2【経営者による財政状態、経営成績及びキャッシュ・フローの状況の分析】

 文中の将来に関する事項は、当四半期連結会計期間の末日現在において判断したものであります。

 

(1)経営成績の状況

 当第3四半期連結累計期間(自 2023年4月1日 至 2023年12月31日)における世界経済は、ロシアによるウクライナ侵攻長期化や中東情勢緊迫化等により国際情勢が一段と不安定化したことで減速傾向が継続しました。また、中国を除き、需給逼迫による物価上昇圧力が根強いことや、欧米を中心に政策金利が高止まりしていることが、経済活動を下押しする結果になりました。
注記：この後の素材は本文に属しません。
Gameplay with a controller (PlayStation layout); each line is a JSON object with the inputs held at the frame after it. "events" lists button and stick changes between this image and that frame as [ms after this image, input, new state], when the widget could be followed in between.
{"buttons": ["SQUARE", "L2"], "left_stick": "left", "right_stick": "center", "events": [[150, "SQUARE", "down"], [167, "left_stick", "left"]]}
このように、世界を取り巻く経済環境は不確実性が高い状況が継続しており、過去と比べても低い成長率にとどまっています。各地域の金融政策の違い等により円相場は円安が続きました。

 

 半導体市場においては、2023年後半になると、生成AIの普及に伴うロジックICの需要が急増するとともに、メモリーやマイクロプロセッサーなどの需要も改善し、市場は回復の兆しが見えつつあります。また、地域別に見ても、2023年後半から米国及び中国を中心に需要が改善しつつあり、2022年後半から1年近く続いた世界的な半導体市場のマイナス成長から緩やかに回復に向かう傾向にあります。また、これまで、スマートフォン、PC、コンシューマ製品等の最終製品の需要低迷に伴う在庫調整が続いていましたが、事務機器等でまだ弱含みな状況はあるものの、全体的な最終製品の需要は改善されてきています。特に、自動運転支援システム(ADAS)/自動運転(AD)やデータセンターなどで使用される最先端の技術を使用した半導体への需要はますます高まってきています。

 

 このような市場環境において、当社グループは、2020年3月期以降、オートモーティブやデータセンター/ネットワークなどの注力分野において、7nmや5nmなど最先端の製造プロセステクノロジーを使用した多くのカスタムSoC商談を獲得してきていること、その一部において開発が完了し量産段階に移行していることから、特に先端テクノロジーでの製品売上が増加し、売上水準の拡大に寄与しています。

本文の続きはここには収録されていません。